### To-do item
Copy, in full, each line of the material that holds the word "catalogati".

════════════════

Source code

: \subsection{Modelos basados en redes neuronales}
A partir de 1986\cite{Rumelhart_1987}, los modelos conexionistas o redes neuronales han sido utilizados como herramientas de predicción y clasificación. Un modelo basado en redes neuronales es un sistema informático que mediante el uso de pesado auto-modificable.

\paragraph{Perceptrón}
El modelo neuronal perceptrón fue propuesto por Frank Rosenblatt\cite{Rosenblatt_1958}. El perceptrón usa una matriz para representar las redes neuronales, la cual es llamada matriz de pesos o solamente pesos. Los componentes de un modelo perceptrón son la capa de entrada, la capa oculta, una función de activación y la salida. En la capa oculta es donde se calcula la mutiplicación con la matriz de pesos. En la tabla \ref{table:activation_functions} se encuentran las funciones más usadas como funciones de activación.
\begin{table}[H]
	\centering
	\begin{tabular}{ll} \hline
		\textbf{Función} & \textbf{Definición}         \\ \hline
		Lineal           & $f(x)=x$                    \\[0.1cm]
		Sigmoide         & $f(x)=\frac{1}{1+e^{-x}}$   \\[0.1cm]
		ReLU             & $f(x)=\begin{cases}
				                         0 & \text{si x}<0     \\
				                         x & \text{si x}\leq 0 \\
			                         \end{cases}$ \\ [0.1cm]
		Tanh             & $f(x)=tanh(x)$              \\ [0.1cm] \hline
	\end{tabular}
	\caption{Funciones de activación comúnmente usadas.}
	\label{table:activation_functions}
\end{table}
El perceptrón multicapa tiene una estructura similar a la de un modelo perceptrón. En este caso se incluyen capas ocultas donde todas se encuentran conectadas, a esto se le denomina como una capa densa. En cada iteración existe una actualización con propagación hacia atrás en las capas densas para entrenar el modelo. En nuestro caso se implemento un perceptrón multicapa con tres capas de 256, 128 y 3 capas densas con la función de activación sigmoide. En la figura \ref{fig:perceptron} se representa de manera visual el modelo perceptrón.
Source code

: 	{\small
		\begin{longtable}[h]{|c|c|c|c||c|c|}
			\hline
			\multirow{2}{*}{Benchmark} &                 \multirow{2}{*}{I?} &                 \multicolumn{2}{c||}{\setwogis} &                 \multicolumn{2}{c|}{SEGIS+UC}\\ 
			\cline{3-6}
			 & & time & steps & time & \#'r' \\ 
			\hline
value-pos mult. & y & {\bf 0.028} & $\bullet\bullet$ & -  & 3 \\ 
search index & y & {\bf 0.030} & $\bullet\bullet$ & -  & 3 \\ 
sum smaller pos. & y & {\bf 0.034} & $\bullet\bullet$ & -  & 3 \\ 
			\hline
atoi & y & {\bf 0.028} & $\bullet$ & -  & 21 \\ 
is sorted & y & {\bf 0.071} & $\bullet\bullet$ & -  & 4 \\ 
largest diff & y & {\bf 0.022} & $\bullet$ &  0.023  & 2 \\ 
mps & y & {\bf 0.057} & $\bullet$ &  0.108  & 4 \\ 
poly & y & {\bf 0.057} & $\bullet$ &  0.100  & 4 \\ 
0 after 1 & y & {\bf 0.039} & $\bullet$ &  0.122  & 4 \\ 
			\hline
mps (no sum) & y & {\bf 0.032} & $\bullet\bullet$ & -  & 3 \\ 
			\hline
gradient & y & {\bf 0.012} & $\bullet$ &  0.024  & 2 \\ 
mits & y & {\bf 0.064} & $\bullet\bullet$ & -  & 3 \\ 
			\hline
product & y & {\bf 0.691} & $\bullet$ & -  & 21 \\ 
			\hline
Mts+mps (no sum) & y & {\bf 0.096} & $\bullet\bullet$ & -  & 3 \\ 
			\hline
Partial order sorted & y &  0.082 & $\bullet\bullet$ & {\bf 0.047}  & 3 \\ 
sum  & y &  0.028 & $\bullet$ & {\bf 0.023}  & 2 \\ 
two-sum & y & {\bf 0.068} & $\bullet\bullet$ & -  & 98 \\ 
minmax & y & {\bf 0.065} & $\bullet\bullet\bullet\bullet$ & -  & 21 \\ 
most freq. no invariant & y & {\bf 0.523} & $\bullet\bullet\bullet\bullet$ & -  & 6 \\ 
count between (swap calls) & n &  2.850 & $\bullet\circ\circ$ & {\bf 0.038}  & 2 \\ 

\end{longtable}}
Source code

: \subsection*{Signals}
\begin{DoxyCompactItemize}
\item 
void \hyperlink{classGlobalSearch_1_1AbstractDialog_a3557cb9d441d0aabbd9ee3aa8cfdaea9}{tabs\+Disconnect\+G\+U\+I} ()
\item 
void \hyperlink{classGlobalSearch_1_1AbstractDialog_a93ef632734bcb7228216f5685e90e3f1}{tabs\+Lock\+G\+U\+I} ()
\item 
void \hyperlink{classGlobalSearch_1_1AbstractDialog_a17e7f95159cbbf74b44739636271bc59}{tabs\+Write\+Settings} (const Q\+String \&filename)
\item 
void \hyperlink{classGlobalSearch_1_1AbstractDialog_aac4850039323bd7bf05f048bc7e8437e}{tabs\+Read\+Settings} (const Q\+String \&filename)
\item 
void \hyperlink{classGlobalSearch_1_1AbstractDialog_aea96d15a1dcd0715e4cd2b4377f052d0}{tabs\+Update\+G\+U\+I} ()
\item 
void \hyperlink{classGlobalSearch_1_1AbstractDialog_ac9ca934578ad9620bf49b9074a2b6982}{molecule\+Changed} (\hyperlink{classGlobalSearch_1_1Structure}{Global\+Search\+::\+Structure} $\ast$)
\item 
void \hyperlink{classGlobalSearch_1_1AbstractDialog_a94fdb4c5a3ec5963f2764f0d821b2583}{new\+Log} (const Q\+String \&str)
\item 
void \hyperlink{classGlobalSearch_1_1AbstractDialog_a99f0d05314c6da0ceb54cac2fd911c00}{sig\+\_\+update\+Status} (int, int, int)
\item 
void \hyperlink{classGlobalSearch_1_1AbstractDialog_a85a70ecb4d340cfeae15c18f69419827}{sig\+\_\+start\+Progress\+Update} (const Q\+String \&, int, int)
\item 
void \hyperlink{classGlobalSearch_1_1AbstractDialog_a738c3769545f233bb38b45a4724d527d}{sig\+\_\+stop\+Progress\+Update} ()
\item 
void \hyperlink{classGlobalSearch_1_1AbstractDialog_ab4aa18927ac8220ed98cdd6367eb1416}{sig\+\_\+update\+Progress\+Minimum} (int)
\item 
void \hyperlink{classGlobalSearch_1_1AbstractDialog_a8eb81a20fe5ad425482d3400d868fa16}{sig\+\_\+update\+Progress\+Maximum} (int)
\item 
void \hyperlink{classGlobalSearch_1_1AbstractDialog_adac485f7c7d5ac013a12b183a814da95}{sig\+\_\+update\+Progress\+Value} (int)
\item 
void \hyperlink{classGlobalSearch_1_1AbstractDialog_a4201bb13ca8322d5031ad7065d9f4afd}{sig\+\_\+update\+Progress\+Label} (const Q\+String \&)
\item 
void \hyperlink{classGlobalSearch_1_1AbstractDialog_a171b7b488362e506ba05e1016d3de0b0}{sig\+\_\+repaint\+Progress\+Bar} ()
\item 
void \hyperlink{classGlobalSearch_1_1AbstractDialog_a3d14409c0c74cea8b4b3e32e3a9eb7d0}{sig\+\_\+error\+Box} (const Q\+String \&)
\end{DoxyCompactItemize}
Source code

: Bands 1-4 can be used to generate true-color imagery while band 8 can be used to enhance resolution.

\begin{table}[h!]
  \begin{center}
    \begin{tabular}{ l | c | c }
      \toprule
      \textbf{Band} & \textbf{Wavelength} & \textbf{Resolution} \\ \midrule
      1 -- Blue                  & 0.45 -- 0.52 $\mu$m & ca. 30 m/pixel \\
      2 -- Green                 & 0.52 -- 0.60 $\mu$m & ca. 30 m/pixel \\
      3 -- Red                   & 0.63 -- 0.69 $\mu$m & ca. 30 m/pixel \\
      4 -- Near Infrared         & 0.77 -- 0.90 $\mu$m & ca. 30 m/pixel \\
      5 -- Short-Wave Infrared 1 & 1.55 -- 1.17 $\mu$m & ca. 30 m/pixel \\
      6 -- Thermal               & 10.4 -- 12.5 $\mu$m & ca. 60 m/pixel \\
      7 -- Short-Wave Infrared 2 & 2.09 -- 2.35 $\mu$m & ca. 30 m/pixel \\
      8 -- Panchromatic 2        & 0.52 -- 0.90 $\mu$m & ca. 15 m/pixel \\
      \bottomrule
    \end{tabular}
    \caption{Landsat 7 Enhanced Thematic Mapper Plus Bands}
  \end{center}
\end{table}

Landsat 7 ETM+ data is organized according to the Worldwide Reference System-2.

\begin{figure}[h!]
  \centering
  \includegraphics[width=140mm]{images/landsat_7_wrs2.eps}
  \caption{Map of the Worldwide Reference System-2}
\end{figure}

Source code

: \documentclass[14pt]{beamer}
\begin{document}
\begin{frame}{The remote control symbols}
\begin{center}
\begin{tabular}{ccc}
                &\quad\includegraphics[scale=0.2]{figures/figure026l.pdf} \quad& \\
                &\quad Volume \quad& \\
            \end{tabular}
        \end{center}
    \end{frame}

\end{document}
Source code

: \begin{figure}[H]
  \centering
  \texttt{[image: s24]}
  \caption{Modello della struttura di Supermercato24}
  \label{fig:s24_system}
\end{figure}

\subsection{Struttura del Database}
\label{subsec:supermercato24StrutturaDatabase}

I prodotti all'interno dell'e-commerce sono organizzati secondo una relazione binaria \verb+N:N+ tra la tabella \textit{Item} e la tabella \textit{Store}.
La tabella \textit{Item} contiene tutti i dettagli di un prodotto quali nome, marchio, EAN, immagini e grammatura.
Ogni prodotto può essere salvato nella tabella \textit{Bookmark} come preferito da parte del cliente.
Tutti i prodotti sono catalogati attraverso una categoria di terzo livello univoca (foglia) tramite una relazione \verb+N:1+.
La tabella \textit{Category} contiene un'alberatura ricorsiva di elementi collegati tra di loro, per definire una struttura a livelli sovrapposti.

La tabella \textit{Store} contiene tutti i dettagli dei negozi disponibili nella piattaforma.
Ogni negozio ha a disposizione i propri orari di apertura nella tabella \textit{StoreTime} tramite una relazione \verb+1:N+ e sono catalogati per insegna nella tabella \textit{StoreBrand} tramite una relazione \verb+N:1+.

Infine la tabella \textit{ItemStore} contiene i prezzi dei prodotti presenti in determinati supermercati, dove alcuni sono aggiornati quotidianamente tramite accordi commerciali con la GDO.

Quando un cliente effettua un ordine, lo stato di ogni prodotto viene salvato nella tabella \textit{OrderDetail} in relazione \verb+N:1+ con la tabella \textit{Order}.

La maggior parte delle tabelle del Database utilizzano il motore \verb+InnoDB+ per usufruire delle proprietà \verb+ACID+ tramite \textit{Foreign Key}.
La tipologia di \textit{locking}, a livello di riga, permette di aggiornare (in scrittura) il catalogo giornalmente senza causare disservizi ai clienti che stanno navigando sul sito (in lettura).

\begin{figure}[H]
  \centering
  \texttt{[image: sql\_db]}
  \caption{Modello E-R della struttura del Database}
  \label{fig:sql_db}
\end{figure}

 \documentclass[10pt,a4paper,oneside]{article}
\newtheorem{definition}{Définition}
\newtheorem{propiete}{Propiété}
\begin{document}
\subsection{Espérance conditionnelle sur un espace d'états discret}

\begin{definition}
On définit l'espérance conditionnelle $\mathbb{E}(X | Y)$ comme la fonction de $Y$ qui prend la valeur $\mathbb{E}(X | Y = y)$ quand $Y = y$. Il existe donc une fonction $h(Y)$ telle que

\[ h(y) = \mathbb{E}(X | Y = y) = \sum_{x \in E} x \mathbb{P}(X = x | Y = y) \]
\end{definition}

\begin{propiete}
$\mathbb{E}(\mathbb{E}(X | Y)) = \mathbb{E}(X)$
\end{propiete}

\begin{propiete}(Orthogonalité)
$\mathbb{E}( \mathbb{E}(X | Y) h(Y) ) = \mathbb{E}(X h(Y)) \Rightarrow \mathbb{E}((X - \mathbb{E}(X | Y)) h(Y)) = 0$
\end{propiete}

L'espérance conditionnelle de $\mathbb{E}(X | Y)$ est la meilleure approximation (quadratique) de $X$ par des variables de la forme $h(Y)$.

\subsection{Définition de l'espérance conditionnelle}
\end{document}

════════════════

### Exercise answer
Tutti i prodotti sono catalogati attraverso una categoria di terzo livello univoca (foglia) tramite una relazione \verb+N:1+.
Ogni negozio ha a disposizione i propri orari di apertura nella tabella \textit{StoreTime} tramite una relazione \verb+1:N+ e sono catalogati per insegna nella tabella \textit{StoreBrand} tramite una relazione \verb+N:1+.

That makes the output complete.